Dress Code? More Like Girl Code


What I choose to wear is determined by a long process. It consists of sending pictures to friends and asking myself the same old questions. Do I feel comfortable? Does it look good? Do I feel confident enough to wear this? Does it look good? My clothes often fail one of the most important questions: Can I wear this to school?

Girl’s clothing is heavily regulated, specifically in schools. All across the country, girls are told they can not wear clothing that makes them feel confident, what they want to wear.

I feel as though my body will not be respected unless I cover up. ”

With the weather warming up, we are once again reminded of the dress code in class assemblies. The idea of dictating how girls dress is being re-enforced. The reason behind the need for my clothing to be regulated is because my body is a distraction I am told. Not only does it offend my teachers, it also offends my classmates. My female arms and legs must be hidden in order to not distract my male classmates, because, obviously, I control their thoughts and actions.

Administrators have our best interest in mind. I want to believe these rules were made to make me feel safe in school. These rules target girls. As if I am nothing more than a body that must be covered up. I am not protected in these rules. I do not feel safe with these rules, I feel objectified. I feel as though my body will not be respected unless I cover up. I am being punished for actions I can not control. In school we already have to give up many of our freedoms. I can not and will not be silenced.
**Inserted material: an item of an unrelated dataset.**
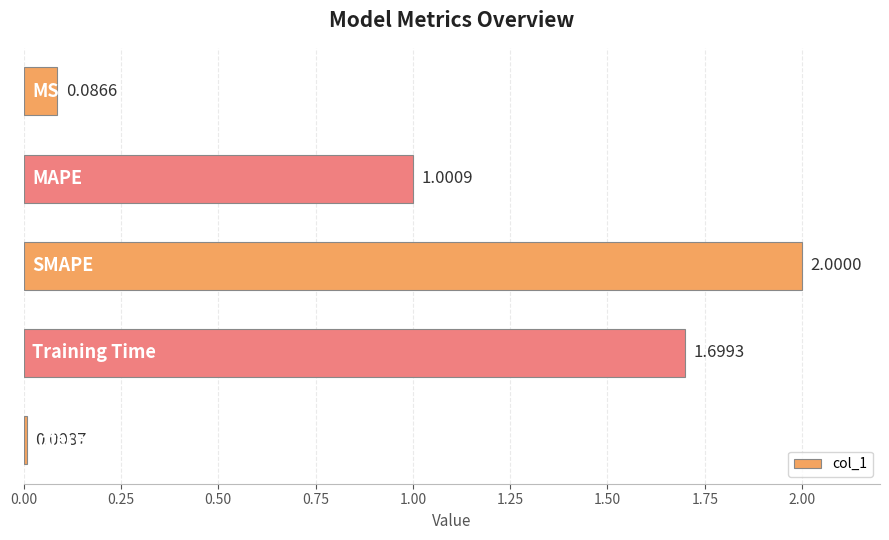

What is the sum of all values?

4.8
Our beliefs are determined by many factors. Our family, friends, the media, and lastly school. Schools are one of the biggest influencers in our morals. They shape the minds of future generations, teach us right from wrong, and many major societal norms.
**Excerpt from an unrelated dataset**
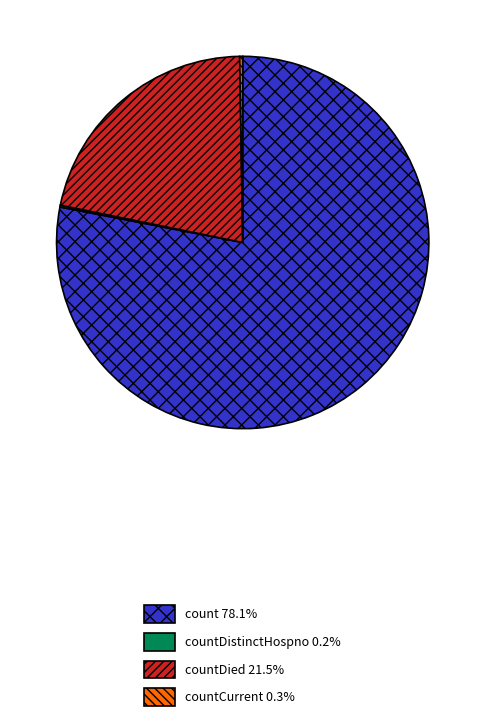

Does any single category account for the majority?

Yes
Socialization begins at school. If we are being taught these values, these ideals will continue to be upheld in our society. Schools are enforcing the idea that some boys’ actions are okay because girls are not covering up. Our school dress code policy includes: “shirts not allowed with drugs, alcohol, violence, or sex; no undergarments showing; no midriffs showing; shorts, skirts to mid-thigh; tanks with straps thinner than 1 inch disallowed.” It’s incredibly easy to forget that these rules apply to both boys and girls. The rules for boys are almost common sense, as opposed to the girl’s rules. They include measurements and detailed instructions on what not to wear.
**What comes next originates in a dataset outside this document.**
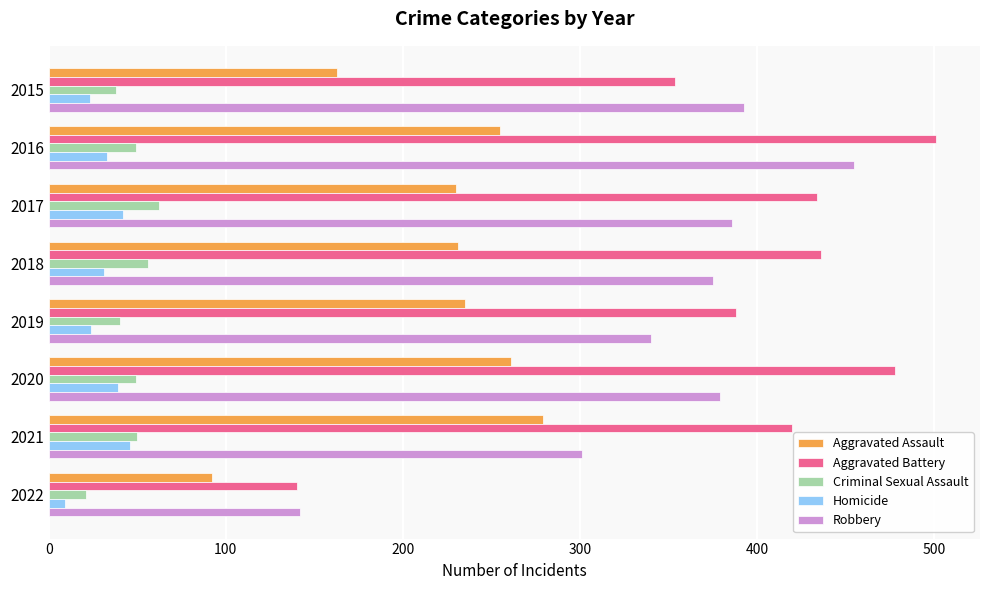

Which series has the largest range (max minus min)?

Aggravated Battery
Clothes might give a first impression of me, but they do not speak for me.

These regulations are bad enough, but punishments closely follow rules. Girls are taken out of class for “being a distraction”. Sorry, but my exposed shoulder weren’t bothering me at all, so who benefits?

All of the rebellious and groundbreaking actions taken by past women that allow me to get an education are being taken away because of my spaghetti straps.

If a boy were to wear a muscle shirt that exposed their sides or their midriff, would they receive the same punishment?

CORRECTION: A previous version of this article had the dress code for Yorktown High School. This article has been updated with Wakefield’s dress code.